Publicado em 18 de novembro de 2016 às 10h23.

Última atualização em 22 de junho de 2017 às 18h25.

“Sua doce palavra,
Seu instante de febre,
Sua gula e jejum,
Sua biblioteca,
Sua lavra de ouro,
Seu terno de vidro,
Seu ódio – e agora?”

Carlos Drummond de Andrade

O Brasil não é o único, embora esteja entre os mais afetados. O instante de febre, febre de crescimento, já passou – da gula ao jejum parece termos ido em piscar de olhos, embora a descontrução do País tenha levado mais tempo. Ternos de vidro na América Latina e em outras regiões espatifam-se ante as incertezas e os temores a respeito da gestão de Donald Trump. Donald Trump, que, passados dez dias das eleições, emite sinais conflitantes sobre a composição de sua equipe e o teor de suas medidas.

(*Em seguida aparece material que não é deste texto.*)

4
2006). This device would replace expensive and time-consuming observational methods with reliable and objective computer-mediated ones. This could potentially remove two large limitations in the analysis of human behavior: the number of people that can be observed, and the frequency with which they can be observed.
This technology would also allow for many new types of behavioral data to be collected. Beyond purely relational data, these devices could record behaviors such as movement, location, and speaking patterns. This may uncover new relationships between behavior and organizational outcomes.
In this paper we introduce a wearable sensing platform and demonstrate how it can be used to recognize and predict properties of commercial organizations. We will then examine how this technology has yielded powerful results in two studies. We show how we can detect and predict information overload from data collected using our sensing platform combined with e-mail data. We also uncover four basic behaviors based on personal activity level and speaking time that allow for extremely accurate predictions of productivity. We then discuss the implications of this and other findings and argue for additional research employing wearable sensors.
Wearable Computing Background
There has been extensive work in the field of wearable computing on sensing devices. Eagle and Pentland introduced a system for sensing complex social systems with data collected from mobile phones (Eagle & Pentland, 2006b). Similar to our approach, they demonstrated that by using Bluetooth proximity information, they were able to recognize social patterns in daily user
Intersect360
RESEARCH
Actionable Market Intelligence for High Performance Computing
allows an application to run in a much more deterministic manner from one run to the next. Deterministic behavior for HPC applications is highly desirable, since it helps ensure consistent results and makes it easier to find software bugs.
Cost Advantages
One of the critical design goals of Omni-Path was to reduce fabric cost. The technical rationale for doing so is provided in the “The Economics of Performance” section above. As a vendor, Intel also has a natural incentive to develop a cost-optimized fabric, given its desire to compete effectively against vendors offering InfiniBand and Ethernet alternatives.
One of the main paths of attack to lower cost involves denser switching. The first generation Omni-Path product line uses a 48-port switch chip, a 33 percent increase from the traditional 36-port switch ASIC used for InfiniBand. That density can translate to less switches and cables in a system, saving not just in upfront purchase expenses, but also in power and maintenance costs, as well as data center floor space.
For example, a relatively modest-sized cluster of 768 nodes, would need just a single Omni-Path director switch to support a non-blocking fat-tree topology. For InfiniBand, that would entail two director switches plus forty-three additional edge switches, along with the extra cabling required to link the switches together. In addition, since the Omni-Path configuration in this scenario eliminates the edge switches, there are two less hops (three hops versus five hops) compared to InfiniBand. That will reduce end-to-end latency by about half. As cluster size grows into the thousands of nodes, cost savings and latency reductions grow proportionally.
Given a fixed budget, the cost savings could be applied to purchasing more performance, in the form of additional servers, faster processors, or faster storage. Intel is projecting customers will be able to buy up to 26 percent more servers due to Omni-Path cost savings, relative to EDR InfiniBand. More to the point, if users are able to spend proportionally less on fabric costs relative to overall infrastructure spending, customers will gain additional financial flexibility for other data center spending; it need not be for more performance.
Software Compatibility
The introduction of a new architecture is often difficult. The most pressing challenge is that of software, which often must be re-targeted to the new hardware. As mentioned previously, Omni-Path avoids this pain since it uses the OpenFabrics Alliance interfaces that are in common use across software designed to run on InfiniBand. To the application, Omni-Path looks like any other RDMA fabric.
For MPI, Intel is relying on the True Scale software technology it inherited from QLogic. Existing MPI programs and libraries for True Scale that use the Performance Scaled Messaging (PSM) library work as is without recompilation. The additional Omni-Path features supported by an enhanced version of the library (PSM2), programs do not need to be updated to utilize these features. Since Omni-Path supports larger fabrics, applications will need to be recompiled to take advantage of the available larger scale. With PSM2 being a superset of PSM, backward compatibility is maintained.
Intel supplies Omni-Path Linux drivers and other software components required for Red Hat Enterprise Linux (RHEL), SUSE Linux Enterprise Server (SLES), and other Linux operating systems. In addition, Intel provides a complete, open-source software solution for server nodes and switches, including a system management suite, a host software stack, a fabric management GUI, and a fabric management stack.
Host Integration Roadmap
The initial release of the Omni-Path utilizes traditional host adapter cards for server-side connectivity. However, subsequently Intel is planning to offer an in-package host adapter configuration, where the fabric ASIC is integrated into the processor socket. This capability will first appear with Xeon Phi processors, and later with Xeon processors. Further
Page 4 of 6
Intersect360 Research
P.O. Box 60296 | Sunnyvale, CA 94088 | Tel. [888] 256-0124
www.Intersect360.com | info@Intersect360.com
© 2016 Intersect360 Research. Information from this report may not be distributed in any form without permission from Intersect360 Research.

Em artigo recente para o Estado de São Paulo, discorri sobre alguns cenários possíveis para a economia americana com Trump na presidência. O mais otimista previa que a retórica da campanha seria atenuada, que suas promessas mais inflamadas em relação ao comércio internacional, às leis de imigração, ao fechamento de fronteiras, ao fim do multilateralismo, não seriam seguidas à risca, que cederiam à implacável realidade. Supondo, é claro, que a realidade seja mesmo implacável, e que a fé que muitos têm em relação aos pesos e contrapesos da democracia americana imperem, segurando os piores impulsos caso o presidente-eleito não se revele o homem pragmático de negócios que muitos imaginam que ele seja.

Nesse cenário, haveria forte expansão fiscal propelida pela queda de impostos sobre os mais ricos, e também pelo aumento trilionário de gastos em infraestrutura. Nesse cenário, tais medidas resultariam em mais crescimento e mais inflação para os EUA, obrigando o Fed a agir mais rapidamente do que se antevia no mundo pré-Trump. Para os países emergentes, mais crescimento nos EUA combinado com uma elevação mais rápida dos juros é pá de cal para a lavra de ouro. Fluxos de capitais deslocar-se-iam rapidamente para a economia americana – como começou a acontecer – ante a perspectiva de maior crescimento. Moedas emergentes desvalorizar-se-iam – como começou a acontecer – ante a perspectiva de juros maiores nos EUA e menor atratividade dos ativos de países emergentes.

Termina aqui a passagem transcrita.